▶ **Исходный текст**
Для большей ясности я остановлюсь на нѣкоторыхъ изъ предложеній указаннаго рода: раньше ими обыкновенно пользовались безъ всякихъ колебаній, какъ самоочевидной основой всякой теоріи, но при свѣтѣ новыхъ фактовъ они оказались несовмѣстимыми съ общими принципами физики или, по меньшей мѣрѣ, весьма и весьма сомнительными. Я назову здѣсь три такихъ предложенія: неизмѣняемость химическихъ атомовъ, взаимная независимость между пространствомъ и временемъ, и, наконецъ, непрерывность всѣхъ динамическихъ процессовъ.

Само собой понятно, я здѣсь отнюдь не собираюсь излагать всѣхъ тѣхъ вѣскихъ основаній, которыя говорятъ противъ неизмѣняемости химическихъ атомовъ. Я укажу лишь одинъ единственный фактъ, который привелъ къ безвыходному столкновенію этого допущенія, которое раньше считалось самоочевиднымъ, съ однимъ общимъ физическимъ принципомъ. Этотъ фактъ есть постоянное выдѣленіе тепла всякимъ радіевымъ соединеніемъ, а физическій принципъ — начало сохраненія энергіи, и конфликтъ закончился, наконецъ, полной побѣдой этого начала, хотя вначалѣ нѣкоторые изслѣдователи начали было въ немъ сомнѣваться.

Радіевая соль, заключенная въ достаточно толстой свинцовой оболочкѣ, безпрерывно выдѣляетъ теплоту, — каждый граммъ радія около 135 калорій въ часъ, — и потому она все время, подобно натопленной печи, остается болѣе теплой, чѣмъ окружающая среда. Но согласно принципу сохраненія энергіи наблюдаемая теплота не можетъ возникнуть изъ ничего, и гдѣ-нибудь должно происходить эквивалентное измѣненіе, являющееся причиной наблюдаемаго выдѣленія тепла. Въ печи эту роль играетъ непрерывный процессъ горѣнія. Въ соляхъ же радія, за отсутствіемъ всякаго другого химическаго процесса, необходимо допустить измѣненіе самихъ атомовъ радія. Эта гипотеза, которая съ точки зрѣнія прежней химіи кажется неслыханно смѣлой, подтвердилась, однако, во всѣхъ направленіяхъ.

▶ **Задание**
Перепишите целиком текст о радии и сохранении энергии, не меняя ни одного знака и оставив дореформенную орфографию.

▶ **Исходные материалы**
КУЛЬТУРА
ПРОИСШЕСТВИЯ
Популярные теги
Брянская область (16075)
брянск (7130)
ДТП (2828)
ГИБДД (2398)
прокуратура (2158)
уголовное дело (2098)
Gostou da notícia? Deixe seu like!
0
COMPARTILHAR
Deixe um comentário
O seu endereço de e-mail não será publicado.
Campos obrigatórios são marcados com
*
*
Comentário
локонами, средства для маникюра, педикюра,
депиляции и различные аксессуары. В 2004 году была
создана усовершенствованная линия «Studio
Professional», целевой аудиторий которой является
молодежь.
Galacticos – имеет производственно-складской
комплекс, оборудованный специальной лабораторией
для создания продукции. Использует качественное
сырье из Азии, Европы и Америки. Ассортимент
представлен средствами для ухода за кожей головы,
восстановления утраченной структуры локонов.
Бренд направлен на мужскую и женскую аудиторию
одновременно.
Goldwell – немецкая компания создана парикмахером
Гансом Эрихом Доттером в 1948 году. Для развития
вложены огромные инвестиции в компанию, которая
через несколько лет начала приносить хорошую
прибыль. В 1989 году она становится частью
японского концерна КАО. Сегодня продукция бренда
...
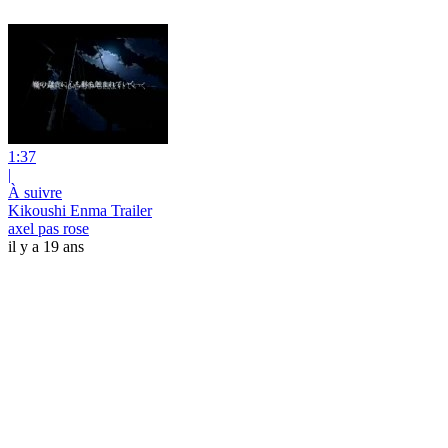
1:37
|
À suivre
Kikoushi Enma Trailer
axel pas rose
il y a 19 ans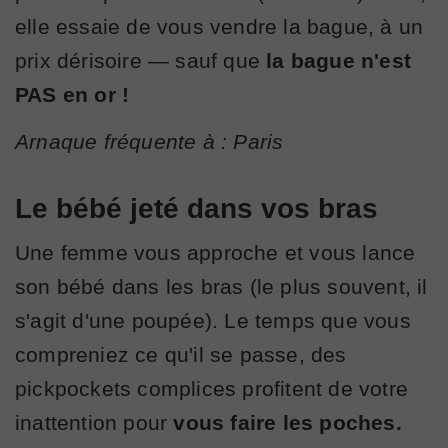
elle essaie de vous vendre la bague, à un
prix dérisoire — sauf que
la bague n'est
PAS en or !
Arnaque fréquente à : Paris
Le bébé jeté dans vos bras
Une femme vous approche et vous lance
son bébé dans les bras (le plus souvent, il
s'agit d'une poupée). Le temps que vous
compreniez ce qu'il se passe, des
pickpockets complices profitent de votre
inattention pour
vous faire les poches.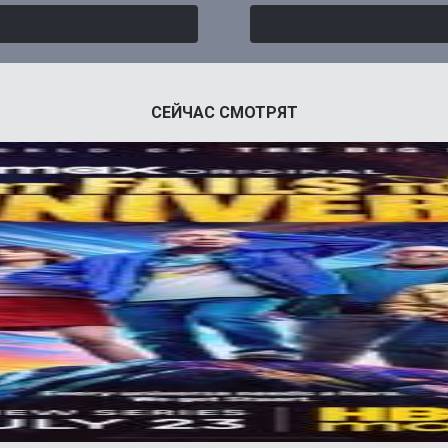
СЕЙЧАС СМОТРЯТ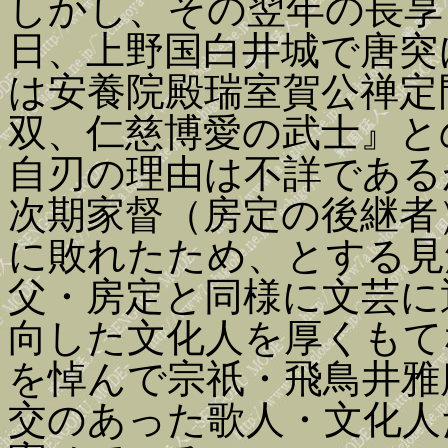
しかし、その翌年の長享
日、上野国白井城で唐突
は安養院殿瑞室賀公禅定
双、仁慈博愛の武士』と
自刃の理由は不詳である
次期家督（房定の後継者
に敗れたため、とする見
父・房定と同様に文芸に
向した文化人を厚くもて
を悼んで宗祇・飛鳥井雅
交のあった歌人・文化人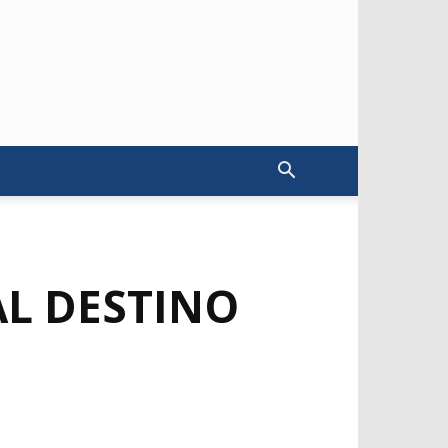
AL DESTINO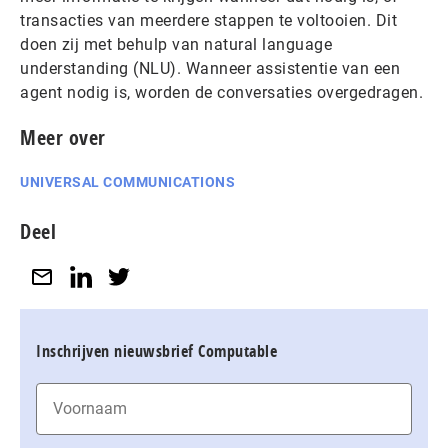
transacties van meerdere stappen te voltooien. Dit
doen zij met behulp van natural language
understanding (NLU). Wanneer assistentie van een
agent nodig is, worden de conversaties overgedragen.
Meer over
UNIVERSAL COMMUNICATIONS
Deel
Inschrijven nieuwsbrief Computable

▶ **Решение задания**
Для большей ясности я остановлюсь на нѣкоторыхъ изъ предложеній указаннаго рода: раньше ими обыкновенно пользовались безъ всякихъ колебаній, какъ самоочевидной основой всякой теоріи, но при свѣтѣ новыхъ фактовъ они оказались несовмѣстимыми съ общими принципами физики или, по меньшей мѣрѣ, весьма и весьма сомнительными. Я назову здѣсь три такихъ предложенія: неизмѣняемость химическихъ атомовъ, взаимная независимость между пространствомъ и временемъ, и, наконецъ, непрерывность всѣхъ динамическихъ процессовъ.

Само собой понятно, я здѣсь отнюдь не собираюсь излагать всѣхъ тѣхъ вѣскихъ основаній, которыя говорятъ противъ неизмѣняемости химическихъ атомовъ. Я укажу лишь одинъ единственный фактъ, который привелъ къ безвыходному столкновенію этого допущенія, которое раньше считалось самоочевиднымъ, съ однимъ общимъ физическимъ принципомъ. Этотъ фактъ есть постоянное выдѣленіе тепла всякимъ радіевымъ соединеніемъ, а физическій принципъ — начало сохраненія энергіи, и конфликтъ закончился, наконецъ, полной побѣдой этого начала, хотя вначалѣ нѣкоторые изслѣдователи начали было въ немъ сомнѣваться.

Радіевая соль, заключенная въ достаточно толстой свинцовой оболочкѣ, безпрерывно выдѣляетъ теплоту, — каждый граммъ радія около 135 калорій въ часъ, — и потому она все время, подобно натопленной печи, остается болѣе теплой, чѣмъ окружающая среда. Но согласно принципу сохраненія энергіи наблюдаемая теплота не можетъ возникнуть изъ ничего, и гдѣ-нибудь должно происходить эквивалентное измѣненіе, являющееся причиной наблюдаемаго выдѣленія тепла. Въ печи эту роль играетъ непрерывный процессъ горѣнія. Въ соляхъ же радія, за отсутствіемъ всякаго другого химическаго процесса, необходимо допустить измѣненіе самихъ атомовъ радія. Эта гипотеза, которая съ точки зрѣнія прежней химіи кажется неслыханно смѣлой, подтвердилась, однако, во всѣхъ направленіяхъ.